Where bonds are issued through public offerings in one or more States parties, the issuing company shall complete in these States parties, prior to the opening of the subscription and before any publication, the formalities referred to in articles 842 to 844 of the OHADA Law of 2014.

The company shall publish, in newspapers authorized to publish legal notices, a notice containing, in addition to information stipulated in article 257-1 of same law, the following information:

1°) A brief description of the company’s purpose;

2°) The normal expiration date of the company;

3°) The unredeemed amount of bonds issued beforehand and guarantees covering them;

4°) The amount, at issuance, of bonds guaranteed by the company, and where applicable, the secured portion of these loans;

5°) The issue price;

6°) The nominal value of bonds to be issued;

7°) The rate and method of interests calculation and other proceeds as well as the terms of payment;

8°) The period and repayment terms as well as potentially the conditions for repurchase of bonds;

9°) Guarantees conferred, where applicable, to bonds.

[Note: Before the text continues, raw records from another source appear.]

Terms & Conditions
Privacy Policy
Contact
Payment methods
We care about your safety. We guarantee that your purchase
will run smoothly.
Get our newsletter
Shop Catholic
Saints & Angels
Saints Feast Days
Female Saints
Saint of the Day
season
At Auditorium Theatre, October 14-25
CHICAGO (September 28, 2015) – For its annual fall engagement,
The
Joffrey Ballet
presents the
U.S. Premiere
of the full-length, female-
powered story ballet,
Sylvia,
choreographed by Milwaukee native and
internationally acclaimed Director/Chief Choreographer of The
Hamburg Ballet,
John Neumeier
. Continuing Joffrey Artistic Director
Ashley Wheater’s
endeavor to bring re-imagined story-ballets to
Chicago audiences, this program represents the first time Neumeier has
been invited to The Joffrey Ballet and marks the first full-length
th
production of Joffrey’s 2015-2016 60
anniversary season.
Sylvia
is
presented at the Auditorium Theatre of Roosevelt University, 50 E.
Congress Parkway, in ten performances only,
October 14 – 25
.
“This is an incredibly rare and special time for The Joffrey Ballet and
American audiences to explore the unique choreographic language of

The notice shall bear the company seal.

The following shall be appended to the notice referred to in article 842 of the law:

1°) A copy of the latest balance sheet approved by the general meeting of shareholders, certified as true by the company legal representative;

2°) Where the balance sheet was adopted at an earlier date of more than ten (10) months from the beginning of the issuance, a statement of assets and liabilities of the company dating back ten (10) months at the most and prepared under the responsibility of the board of directors or managers, as the case may be;

3°) Information on the company position since the beginning of the current fiscal year and, where applicable, of the previous fiscal year if the ordinary general meeting tasked with adopting the summary financial statements has not yet been held.

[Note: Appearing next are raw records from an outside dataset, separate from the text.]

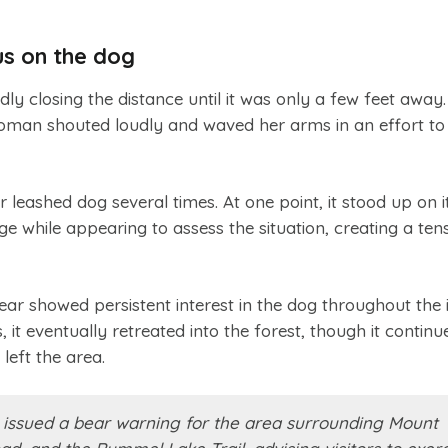
us on the dog
ly closing the distance until it was only a few feet away.
man shouted loudly and waved her arms in an effort to 
leashed dog several times. At one point, it stood up on i
e while appearing to assess the situation, creating a ten
bear showed persistent interest in the dog throughout the i
 it eventually retreated into the forest, though it continu
left the area.
ls issued a bear warning for the area surrounding Mount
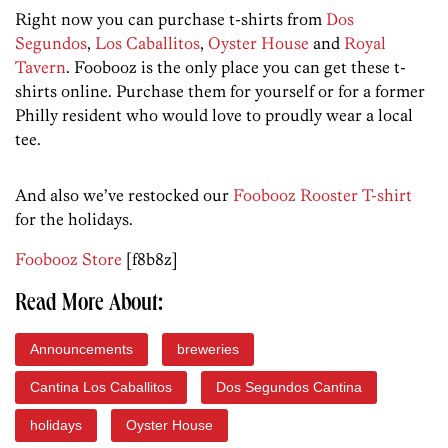
Right now you can purchase t-shirts from
Dos
Segundos
,
Los Caballitos
,
Oyster House
and
Royal
Tavern
. Foobooz is the only place you can get these t-
shirts online. Purchase them for yourself or for a former
Philly resident who would love to proudly wear a local
tee.
And also we’ve restocked our
Foobooz Rooster T-shirt
for the holidays.
Foobooz Store
[f8b8z]
Read More About:
Announcements
breweries
Cantina Los Caballitos
Dos Segundos Cantina
holidays
Oyster House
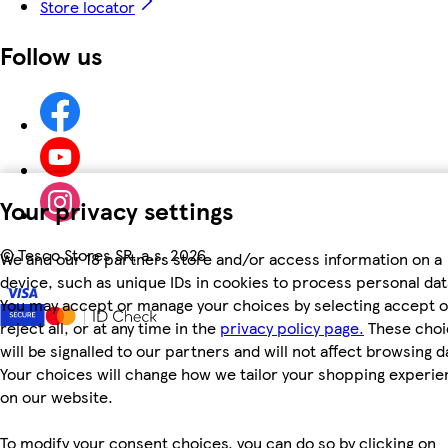
Store locator
Follow us
Your privacy settings
©
Tesco Stores SR, a.s. 2026
We and our 18 partners store and/or access information on a
device, such as unique IDs in cookies to process personal dat
You may accept or manage your choices by selecting accept o
reject all, or at any time in the
privacy policy page.
These choi
will be signalled to our partners and will not affect browsing d
Your choices will change how we tailor your shopping experi
on our website.
To modify your consent choices, you can do so by clicking on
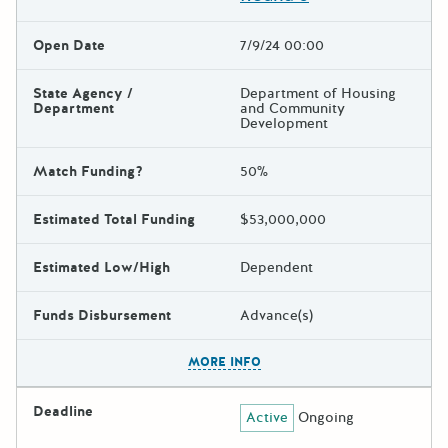
Open Date
7/9/24 00:00
State Agency /
Department of Housing
Department
and Community
Development
Match Funding?
50%
Estimated Total Funding
$53,000,000
Estimated Low/High
Dependent
Funds Disbursement
Advance(s)
The escape key can be used t
MORE INFO
Deadline
Active
Ongoing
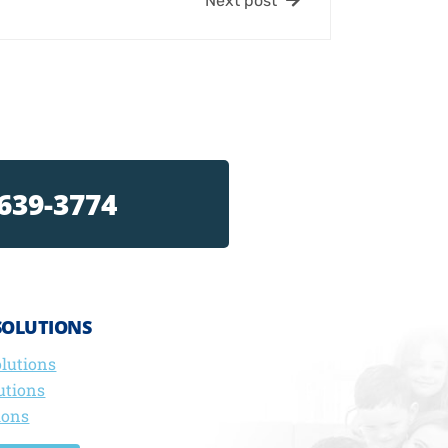
Next post
 639-3774
SOLUTIONS
olutions
utions
ions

If a balance sheet has not yet been established, the notice shall state so.

Annexes stipulated in paragraphs 1°) and 2°) of this article may be replaced, as appropriate, by mentioning the publication in newspapers authorized to publish legal notices of the last balance sheet or a provisional balance sheet adopted at an earlier date of ten (10) months at the most from the date of issue, when this balance sheet or provisional balance sheet has already been published.

The prospectus containing the information on bond issuance shall reproduce the information of the notice referred to in article 842 of the law, state the issue price, and indicate the publication of the said notice in the newspaper authorized to publish legal notices with reference to the issue in which it was published.

Posters and notices in newspapers shall reproduce the same information or at least an extract thereof with reference to the notice and identification of the newspaper authorized to publish legal notices in which it was published.

Bondholders’ meeting

Before the meeting of bondholders, the notice of a meeting to bondholders published in newspapers authorized to publish legal notices in the State party of the headquarters location and, where appropriate, of other States parties where a public offering has been made shall contain the following information:

1°) The company name followed by, if applicable, the acronym of the company;

2°) The type of the company;

3°) The amount of its capital;

4°) The address of the headquarters;

5°) The registration number of the company with the registry of commerce and securities;

6°) The meeting agenda;

7°) The meeting day, time, and venue;

8°) Where applicable, the venue (s) where bonds have to be lodged so as to have the right to participate in the meeting;

9°) The identification of bonds subscribed for by the bondholders whose group is called to the meeting;

10°) The name and address of the person that took the initiative of the invitation and the capacity in which he is acting;

11°) Where applicable, the date of the court decision appointing the agent in charge of calling the meeting.